もはや『五味隆典』が、目の前の邪魔くさい扉をぶち壊し、勢いよく《さいたま》の空間に現れることはない。
実行委員会の『五味』への対応も、また同じ事が言えよう、一度も真正面から向き合う事が出来ずに今日に至った。
[一夜限りのけじめのイベント]に背を向けた男も、武士道最高の功労者を何としてもこのイベントに引っ張り出すという執念、拘りを簡単に捨ててしまったイベンターにも、もはや歩み寄るという前向きなスタンスを持ち合わせてはいなかった。
このイベントの意味は双方共に十分わかっている。
私は実行委員会の報告を受けて、何とも歯痒くて、もどかしくて、情けない気持ちになった。
コレが人間同士の相容れないシンドイ、難しい部分なのだろうか!
悔しいが、しゃあない。
老婆心ながら、当然イベントは一夜限定で終わるが、『五味』のファイター人生はまだまだ続く。

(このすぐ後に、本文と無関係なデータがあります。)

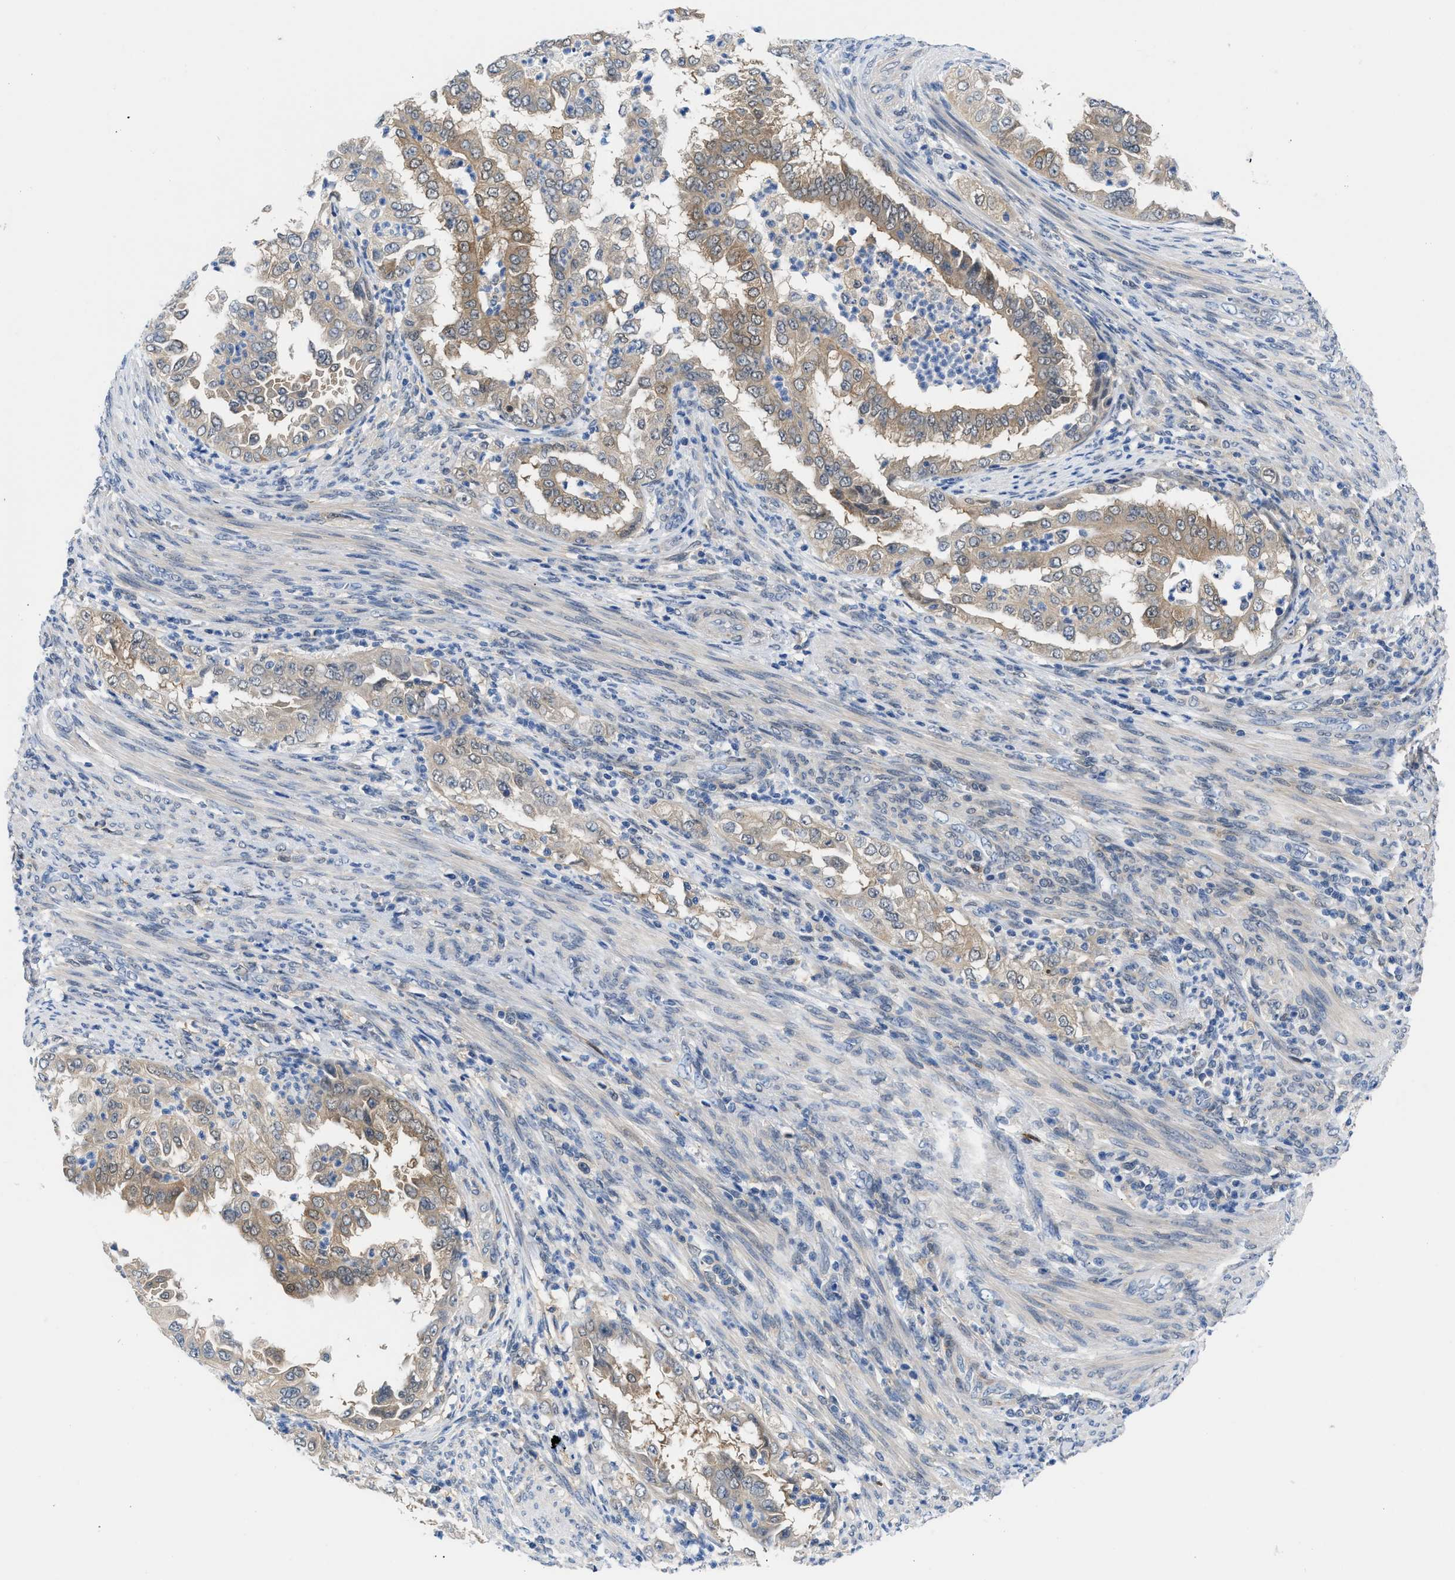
{"staining": {"intensity": "moderate", "quantity": "25%-75%", "location": "cytoplasmic/membranous"}, "tissue": "endometrial cancer", "cell_type": "Tumor cells", "image_type": "cancer", "snomed": [{"axis": "morphology", "description": "Adenocarcinoma, NOS"}, {"axis": "topography", "description": "Endometrium"}], "caption": "Brown immunohistochemical staining in human endometrial cancer (adenocarcinoma) exhibits moderate cytoplasmic/membranous expression in approximately 25%-75% of tumor cells.", "gene": "CBR1", "patient": {"sex": "female", "age": 85}}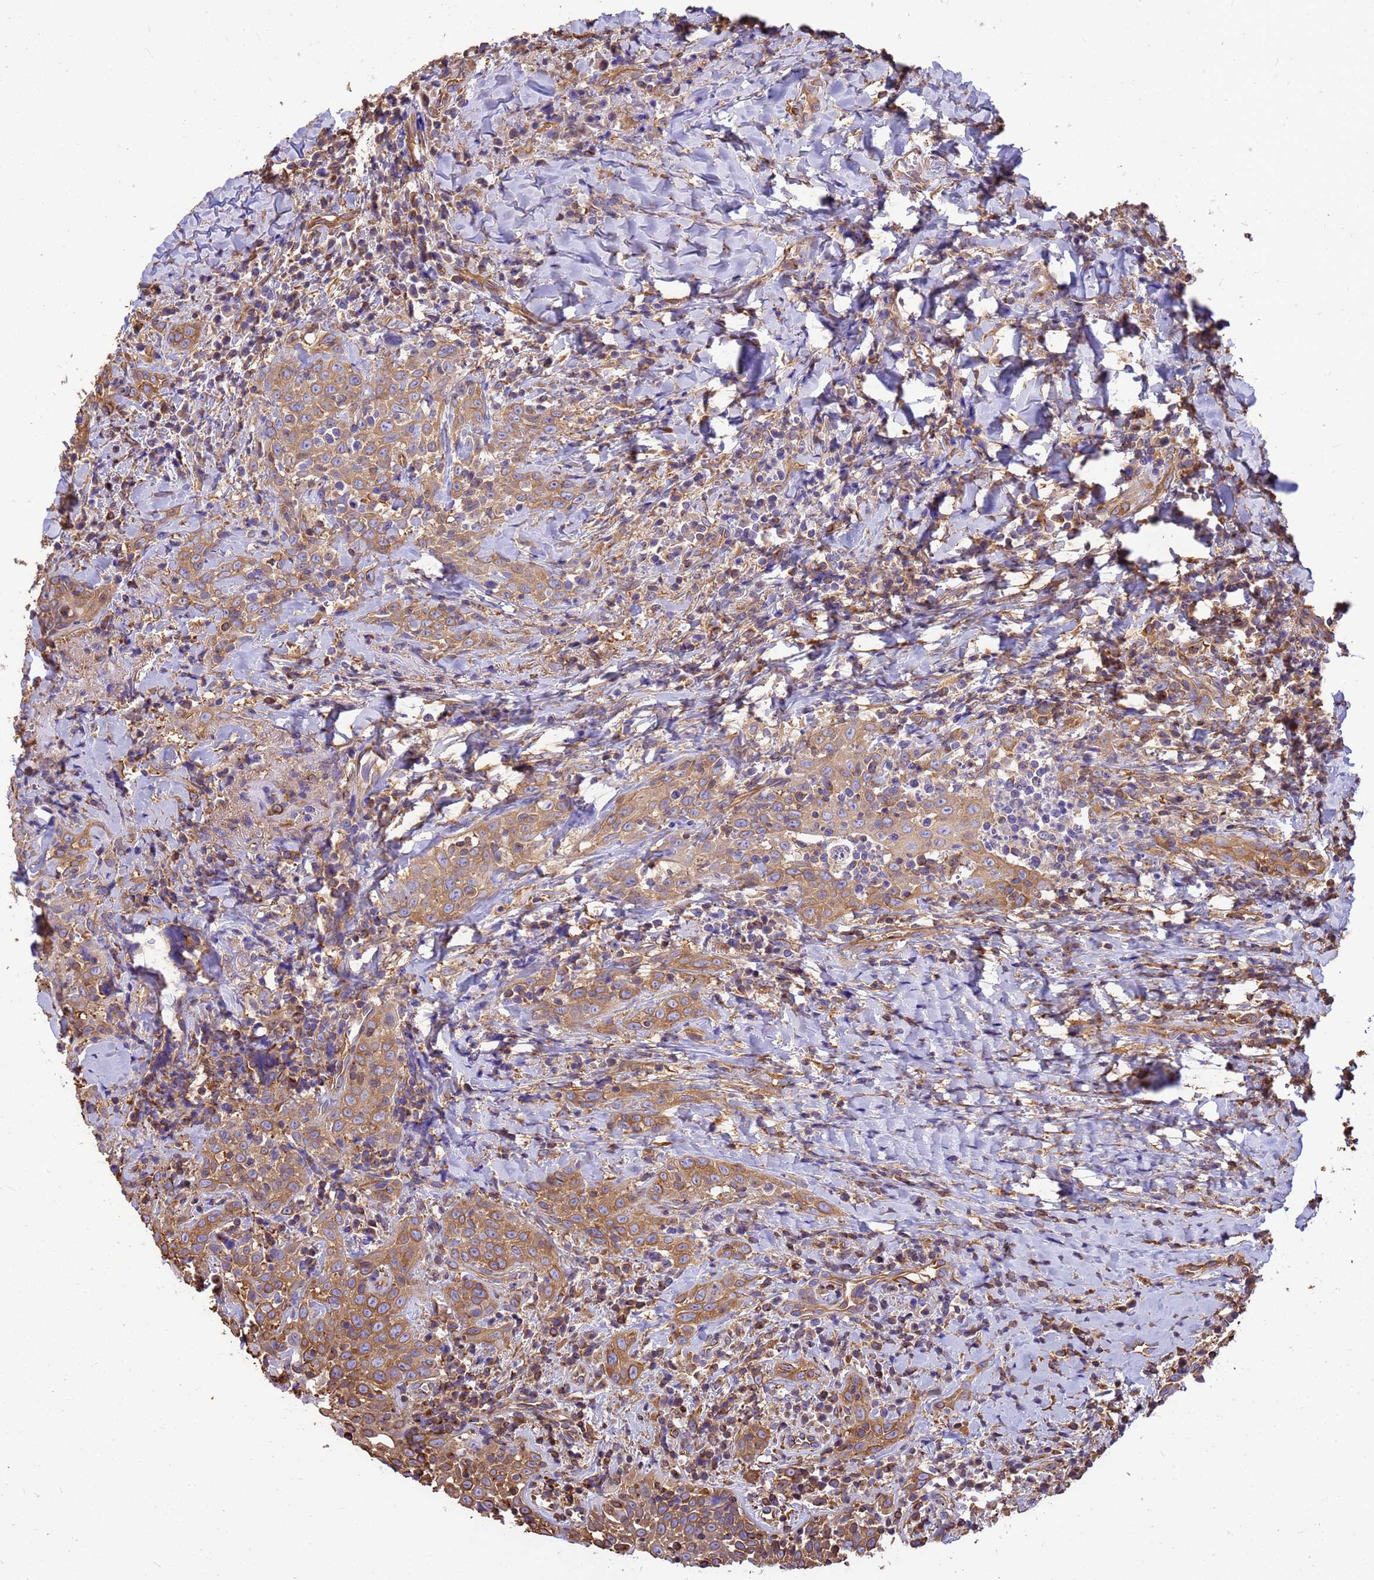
{"staining": {"intensity": "moderate", "quantity": ">75%", "location": "cytoplasmic/membranous"}, "tissue": "head and neck cancer", "cell_type": "Tumor cells", "image_type": "cancer", "snomed": [{"axis": "morphology", "description": "Squamous cell carcinoma, NOS"}, {"axis": "topography", "description": "Head-Neck"}], "caption": "Immunohistochemical staining of human squamous cell carcinoma (head and neck) demonstrates medium levels of moderate cytoplasmic/membranous protein expression in about >75% of tumor cells.", "gene": "TUBB1", "patient": {"sex": "female", "age": 70}}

だからこそ『五味』のアンテナが鈍らない事を願う。近くにいる人間が、常に『五味』が最良の道に向かえるように、背中を押し続けるという嫌な役どころをまっとうしてやらなければならない。
『五味』には、この《さいたま》で、過去にけじめをつけて自分の未来を切り開く大事な基点とする舞台にしてもらいたかった。
何よりも、応援してきたサポーターがソレを感じ望み、強い期待を抱いて待っていたのが辛い。
大いにイベントを利用して存在感を誇示してほしかった。
『ヒョードル』とのツートップという看板として、けじめの《さいたま》の象徴としてだ。
いつの時代でも『五味隆典』のようなファイターは中々出てこない。
改めて言うが、実行委員会には、拘りを捨てて『五味』の懐に思い切り踏み込んでもらいたかった。
それでもダメなら綺麗に諦めるだけである。
彼らのアンテナも鈍ってると言えよう。
一つ言わせてもらうと、私にとって、この《けじめのさいたま》に携わることは「やりたいこと」ではない。
「やらなければならない」ことである。
イベンターは、コレに徹するべきである。
コレに徹すれば何かが変わったかもしれない。
『シウバ、ミルコ』など多くのトップファイターたちは、幾度となく、「やらなければならない」その局面で戦いをチョイスし、戦い続けてきた人たちである。
「やらなければならないこと。」
これを解釈する側の微妙な温度差に、ジレンマや悔しさを感じる。
なにはともあれ、今回は私の力不足に尽きると言える。
期待をして待っていたサポーターには申し訳ない思いである。
私自身がこのイベントに参加すると決めた瞬間に、私が『五味』と真正面から向き合っていればと考えたりもする。
それで我々が望む結果になる、と言うことではないが、それでダメならしゃあない。と素直に思えただろう。
みんな『五味』のギラギラした生き様が見たかったよ!
「俺が出なけりゃ始まらねえだろ!」くらいの大見得を切って姿を現してもらいたかったよ!
残念無念である。
一つ忘れてはならないのが、『五味』はこの大事なターニングポイントを自分の意思でNOをチョイスした。という現実である。
背を向ける作業にも大きなエネルギーが必要だったであろう。
近い将来、どこかのリングで、思い切りエネルギーを爆発させる『五味』の弾ける姿を観たいものである。